Brownies, cornbread, carrot cake muffins; amazing all the things that require butter. And what could be easier? Throw in your herb – seeds, stems, the whole lot – add a few bars of Land O’Lakes, and set the pressure cooker to five hours. Afterward, strain the underbrush out over some cheese cloth. Green oil, Texas tea. My favorite application remains mashed potatoes. That following holiday season found me handing out Tupperware treats as Thanksgiving leftovers.
The difference between a hooka and wolfing down a cookie? About the same as that between Listerine and a single malt scotch. One’s surface, the other’s a deep down body glow. The latter will also take down your immune system quicker than a SWAT team. More than once have I come to with a cold. These days I mostly leave the baked goods to Hamsterdam.
Then dawned April 27 at Carson Creek Ranch. Austin Psych Fest! Spring music festivals mean the apocalypse for me annually. From mid-February to the last day of Chaos in Tejas at the start of June, they bombard me like Dresden during WWII. Bane of my blessed job.

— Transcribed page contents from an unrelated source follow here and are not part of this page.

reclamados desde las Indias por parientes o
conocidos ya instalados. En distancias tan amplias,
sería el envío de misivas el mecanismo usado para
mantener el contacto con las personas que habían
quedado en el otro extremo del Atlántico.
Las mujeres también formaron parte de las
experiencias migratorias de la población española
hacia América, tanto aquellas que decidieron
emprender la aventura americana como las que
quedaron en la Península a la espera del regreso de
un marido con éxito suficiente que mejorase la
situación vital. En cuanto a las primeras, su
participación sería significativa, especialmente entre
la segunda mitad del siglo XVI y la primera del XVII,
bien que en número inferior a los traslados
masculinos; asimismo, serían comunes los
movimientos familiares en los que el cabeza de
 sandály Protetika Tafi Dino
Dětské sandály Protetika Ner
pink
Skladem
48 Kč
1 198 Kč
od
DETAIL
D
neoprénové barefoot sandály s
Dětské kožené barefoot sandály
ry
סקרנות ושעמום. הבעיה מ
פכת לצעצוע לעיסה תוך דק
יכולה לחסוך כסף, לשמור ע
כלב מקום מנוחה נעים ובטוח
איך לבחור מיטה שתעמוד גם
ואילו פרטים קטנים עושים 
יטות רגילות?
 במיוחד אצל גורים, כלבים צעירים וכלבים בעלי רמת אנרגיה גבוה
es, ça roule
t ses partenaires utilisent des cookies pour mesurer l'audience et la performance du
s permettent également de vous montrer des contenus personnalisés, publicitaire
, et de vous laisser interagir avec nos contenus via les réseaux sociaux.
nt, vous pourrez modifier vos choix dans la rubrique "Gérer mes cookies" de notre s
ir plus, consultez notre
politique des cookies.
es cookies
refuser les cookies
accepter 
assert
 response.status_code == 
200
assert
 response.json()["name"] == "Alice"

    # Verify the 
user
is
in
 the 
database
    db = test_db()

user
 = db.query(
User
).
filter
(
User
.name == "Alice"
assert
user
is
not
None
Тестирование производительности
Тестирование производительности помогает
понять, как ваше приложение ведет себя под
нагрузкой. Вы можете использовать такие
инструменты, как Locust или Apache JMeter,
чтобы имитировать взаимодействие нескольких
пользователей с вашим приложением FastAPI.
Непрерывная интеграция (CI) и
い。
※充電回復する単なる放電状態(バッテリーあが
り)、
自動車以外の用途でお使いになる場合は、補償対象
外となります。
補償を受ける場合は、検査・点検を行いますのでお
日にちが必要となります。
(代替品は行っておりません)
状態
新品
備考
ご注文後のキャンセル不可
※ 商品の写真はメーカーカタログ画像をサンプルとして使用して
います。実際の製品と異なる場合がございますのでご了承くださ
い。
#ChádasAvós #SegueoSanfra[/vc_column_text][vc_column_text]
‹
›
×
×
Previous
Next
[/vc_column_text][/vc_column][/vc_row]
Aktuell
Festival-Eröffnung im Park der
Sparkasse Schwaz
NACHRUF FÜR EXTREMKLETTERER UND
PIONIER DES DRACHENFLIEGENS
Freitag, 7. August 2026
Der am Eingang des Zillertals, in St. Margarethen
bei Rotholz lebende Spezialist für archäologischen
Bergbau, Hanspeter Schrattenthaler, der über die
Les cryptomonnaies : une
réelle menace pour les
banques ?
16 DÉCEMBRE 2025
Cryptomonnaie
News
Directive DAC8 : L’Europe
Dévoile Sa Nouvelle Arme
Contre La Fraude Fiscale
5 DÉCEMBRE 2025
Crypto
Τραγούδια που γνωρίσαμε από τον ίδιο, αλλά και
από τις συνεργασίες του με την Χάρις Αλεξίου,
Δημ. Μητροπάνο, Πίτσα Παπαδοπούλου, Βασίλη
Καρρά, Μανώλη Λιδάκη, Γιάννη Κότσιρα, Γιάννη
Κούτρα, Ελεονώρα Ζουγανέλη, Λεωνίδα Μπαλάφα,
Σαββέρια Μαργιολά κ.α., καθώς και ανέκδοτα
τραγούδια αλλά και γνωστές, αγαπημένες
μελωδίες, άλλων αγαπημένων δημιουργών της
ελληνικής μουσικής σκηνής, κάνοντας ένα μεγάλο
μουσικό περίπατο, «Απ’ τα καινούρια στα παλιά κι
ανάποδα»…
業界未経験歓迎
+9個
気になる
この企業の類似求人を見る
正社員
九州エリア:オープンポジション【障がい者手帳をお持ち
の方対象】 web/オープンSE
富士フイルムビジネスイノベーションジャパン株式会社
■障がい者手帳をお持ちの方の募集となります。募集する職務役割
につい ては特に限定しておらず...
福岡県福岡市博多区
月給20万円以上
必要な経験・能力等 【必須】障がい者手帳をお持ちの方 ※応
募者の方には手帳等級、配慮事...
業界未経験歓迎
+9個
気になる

That morning brought a break in the action. I’d spent Arbor Day “making toothpicks out of logs” (Montrose!), and when the office supercedes music, bared teeth appear. Kept from Carson Creek Friday, I woke to a cool, cloudy, perfect spring Saturday, and prepared for a 10-hour day of festivaling out in the wilds by the airport. Hat, boots, notepad – check. Flask? Never imbibe and drive.
I wondered, though – out of nowhere and apropos to nothing, really: Were there any cookies in the freezer? My better half was out back wrestling the yard, so I yanked out the bottom half of our fridge and sure enough, a frosted bag of chocolate chip cookies. The last ones. Bingolingus.
I hadn’t been at Carson Creek’s idyllic spot for more than 90 minutes before I noticed myself becoming entranced with the flightpath directly overhead. Planes were gliding in so limbo-lower-now, that you could almost jump up and catch a hold of their landing gear. Every time a jet whooshed by, I imagined my body yanked into the air and rocketed to the airport or beyond, hanging onto Southwest Airlines for dear life.
In a day that pinwheeled one mind-boggling act after another at Austin’s own Isle of Man, from the first U.S. appearance of Sixties UK psych pastoralists Kaleidoscope and Japanese rock overlords Boris to Aussie goths Black Ryder and Atlanta’s Martians Man or Astro Man? touching off a lightning storm/deluge at the end of the night, Psych Fest that day matched one of its mad scientist’s monikers: Brain Pulse Music. I achieved it on the second or third act of the afternoon.
Bilbao’s Capsula already had its cover of David Bowie’s The Rise & Fall of Ziggy Stardust and the Spiders from Mars in the can when the Spanish/Argentine trio enlisted Tony Visconti to produce its album this fall. The Man Who Fell to Earth and the Brooklyn Boy have dialed in outer and inner space together since 1969’s Space Oddity, including Low/Heroes/Lodger, Scary Monsters, Heathen, and even this year’s comeback, The Next Day. Now Visconti, who collaborated with Alejandro Escovedo on his last three killer platters, has laid hands on the glittering glam rock of Capsula with his CV touchstones including T. Rex and Thin Lizzy.
In the throws of Capsula’s all-too-brief Psych Fest set, sometime after “Moonage Daydream,” my watercolors began to run. There weren’t psychedelic air tracers dilating my pupils after every drum crash, hair whip, and electric guitar abuse, but the band’s performance had morphed into 4-D for me. Engagement wasn’t stopping at the lip of the stage. In my vision, I was up there dancing – and not with the band, but rather some demon/angel/reptile upright on cloven hooves that Capsula’s undulating Screamadelica had conjured for me.
It was exhilarating and frightening all at once, and it happened in the literal blink of an eye. For when I looked down into my notebook and saw the last scrawl of my eventual “Live Shot,” I realized the cookie monster had eaten me whole.